K Drama About Mental Health #3: Just Between Lovers
Asian American Mental Health and K Dramas
Welcome back to this series about K Dramas and mental health. In this series, I reflect on dramas that prominently feature a mental health condition or a person struggling with mental health issues. In the last installment, I wrote about It’s Okay, That’s Love, which is about a psychiatrist who falls in love with a writer with mental health issues. I also previously wrote about Move to Heaven which is about an adolescent boy on the autism spectrum who struggles with grief and loss and connection.
Today, I’m sharing my thoughts on a K Drama I described recently to a friend as “a gut punch.” When I say this drama healed something in me, I’m not exaggerating. Something inside me got RE-ARRANGED. Maybe that was just dehydration because I cried so much. This drama took me on an emotional journey I’ll never forget: the trauma that moves into remembering, the remembering moving into grieving, the grieving moving into living and embracing life. Just typing this brings tears to my eyes. I am talking about the 2017 JTBC series Just Between Lovers, aka Rain or Shine, as it has sometimes been titled outside of Korea.
Summary of the Story
The story centers on Lee Kang Doo and Ha Moon Soo, two survivors of a tragic building collapse that occurred when they were young teenagers. Their survival after the collapse wasn’t easy. They were trapped under the many floors of the shopping mall that fell from above and the rubble made it impossible for them to get out. Like many traumatic events, this experience changes their lives forever. For Lee Kang Doo, an early adolescent boy who was once a promising athlete, the event is the first in a series of misfortunes in his life, including the death of his father. Over time, these traumas wear down his dreams and ambitions and his capacity to trust people. The drama introduces him as troubled loner, who works odd jobs and struggles with chronic pain from his injuries. For Ha Moon Soo, the young girl who survived but lost her younger sister during the collapse, her journey took on the urgency to correct past wrongs that is so common in trauma. She is introduced as an architect who appears composed on the outside but battles survivor's guilt and PTSD within.
Kang Doo and Moon Soo’s paths cross when they both become involved in a redevelopment project at the site of the collapse. As they work together, they slowly begin realizing they have this traumatic experience in common and are drawn closer and closer together.
A Real Historical and Collective Trauma in Korea
I have this vivid memory of being 15 years old and watching Korean news on TV with my mother the day a shopping mall in Seoul collapsed. This was the summer of 1995. Although I didn’t understand everything the news anchors were saying, the images being shown again and again were of a pink building that had the middle part just hollowed out. The collapse was caused by a structural failure in its construction and 502 people died.

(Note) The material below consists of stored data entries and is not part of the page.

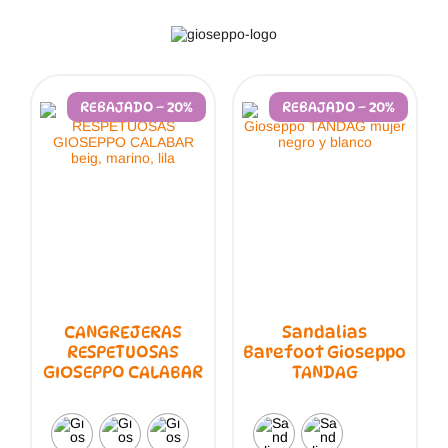
REBAJADO – 20%
REBAJADO – 20%
CANGREJERAS
Sandalias
RESPETUOSAS
Barefoot Gioseppo
GIOSEPPO CALABAR
TANDAG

A Deeply Emotional Viewing Experience
Here is what I loved most about this series. First, I have to tip my hat to Lee Joon Ho and Won Jin Ah, who both delivered really subtle and powerful performances as the main characters. Without their amazing talent, I don’t know that I would’ve cried as much as I did.
Safety. This drama knows it is taking on something heavy and resonant. It lets us know we’re in safe hands by first showing us a bathhouse. Water. Cleansing. Washing off things. Life and death. Rebirth. Renewal. The idea of using a cultural ritual like bathing at the public bathhouse is beautiful too.
Survivor’s Guilt. This occurs when those who survived a life-threatening or traumatic event feel guilty that others did not. Ha Moon Soo is kind of a classic case of this because she dedicates her life to making sure buildings don’t collapse (a little on the nose). I also thought the way Moon Soo’s survivor’s guilt shows up in her relationship with her mother who never moved on from losing her daughter was especially well done. Truly, a master class in family dynamics.
Realistic Portrayals of PTSD. If I were still teaching or supervising, I’d tell trainees to watch some clips from this show of symptom presentation. Both main characters struggle with intrusive memories and flashbacks. I especially appreciate Lee Kang Doo’s angry outbursts and social abrasiveness. Having worked as a clinician in a trauma clinic, I know firsthand how trauma survivors struggle to regulate their emotions because their central nervous systems are always bracing themselves for threats.
Please Watch and Cry
If you love K dramas like I do and need a good cry, this is the show for you. I know some people will find this a little heavy handed so it may not be everyone’s cup of tea. If you end up loving it, please let me know!